The first thing that stands out is what you describe as a team doesn't seem to be a team. A team is "a group of individuals (human or non-human) working together to achieve their goal". Although you have a group of individuals and you may have a shared goal, it seems like everyone is working on their own work as individuals. It's not a collaborative environment. A good Scrum Team is highly collaborative, creating plans and goals, executing on work to achieve those goals, and regularly adjusting their plans and actions.

Story points are also relative estimates. Originally, they were a representation of ideal time and a load factor to help a team decide how much work they can achieve in a Sprint. Today, they are often viewed as a measure of size, effort, or complexity. Although there may be a relationship between size and complexity, it's not a direct relationship. There can be a complex piece of work that comes together nicely and is done quickly. There can also be small amounts of work that require a lot of time and attention to detail to get right. If you're trying to equate points to time, I'd recommend estimating in ideal hours and figuring out how many ideal hours exist in your two-week Sprint. There would be no more arguing about if something is an 8 or a 55 if someone asserts that it would take them N hours and they are the ones doing the work.

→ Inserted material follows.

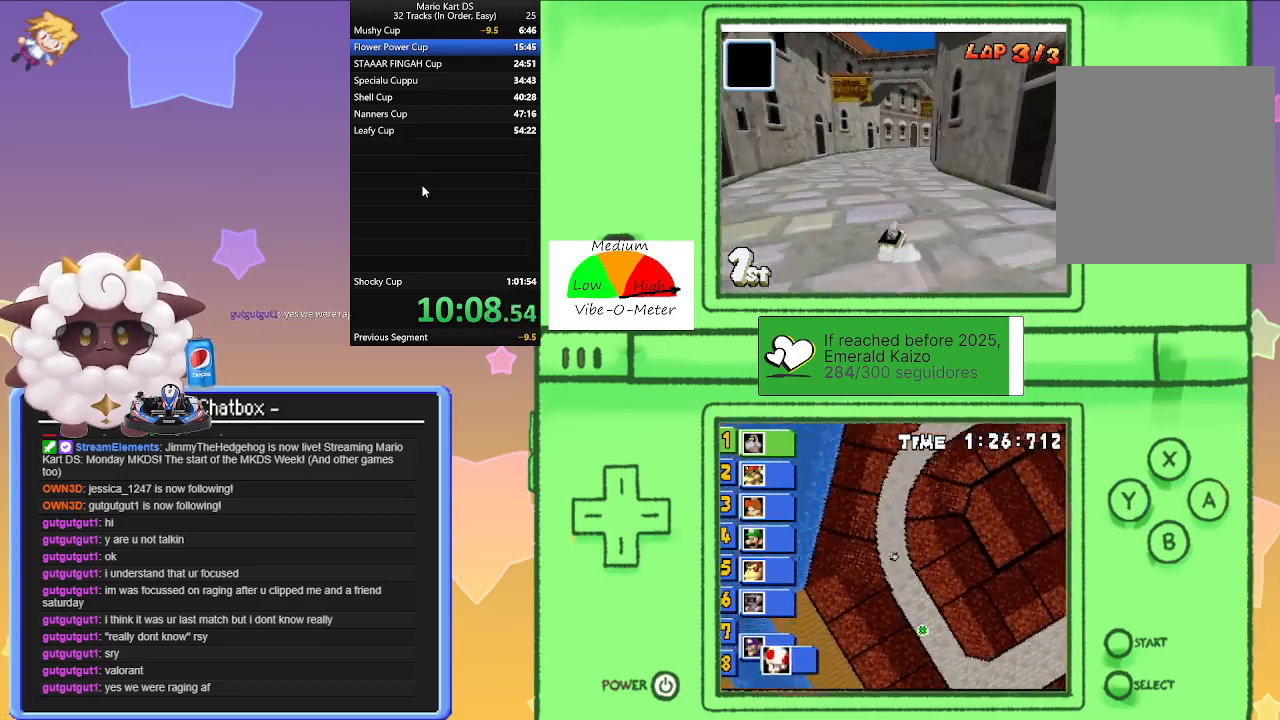
{"buttons": ["A", "R1"], "left_stick": "center", "events": [[283, "left_stick", "center"], [367, "left_stick", "left"], [500, "left_stick", "center"]]}
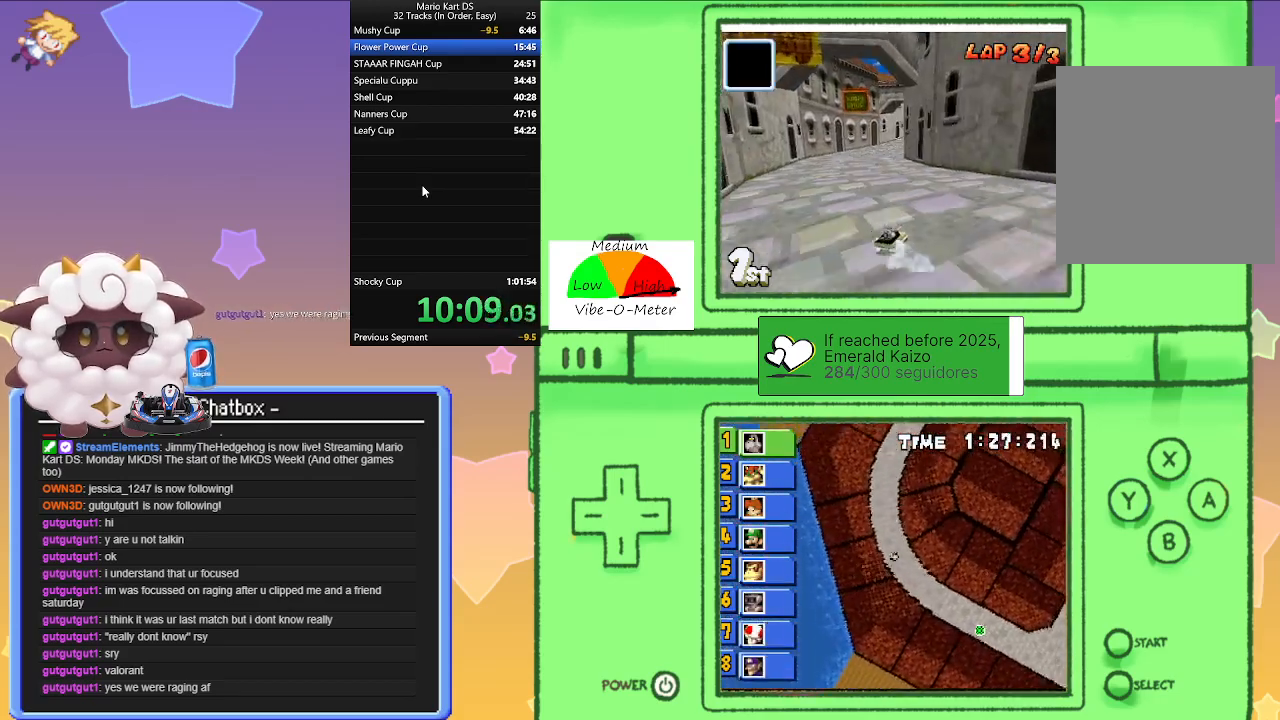
{"buttons": ["A", "R1"], "left_stick": "right", "events": [[33, "left_stick", "right"], [317, "left_stick", "left"], [500, "left_stick", "right"]]}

Keeping the burndown consistent is not a good reason for doing anything. The burndown is a visual representation of progress. It should reflect reality. Since everyone is estimating their own work, everyone should be able to determine the relative size or complexity of their work against every other piece of work and, from time to time, adjust their relative sizing to match their changing understanding of the work and the context.

Assuming that you can't fix the underlying team issues, I'd focus on understanding why you are estimating and what you hope to achieve out of not only the estimates but visualizing the burndown.

Also, I would suggest not using terms like "flavour of Scrum". Either you are implementing Scrum as its defined in the Scrum Guide or you aren't. Although implementing only some aspects of what is described in the Scrum Guide may be fine for your team(s) in your context, it's not Scrum.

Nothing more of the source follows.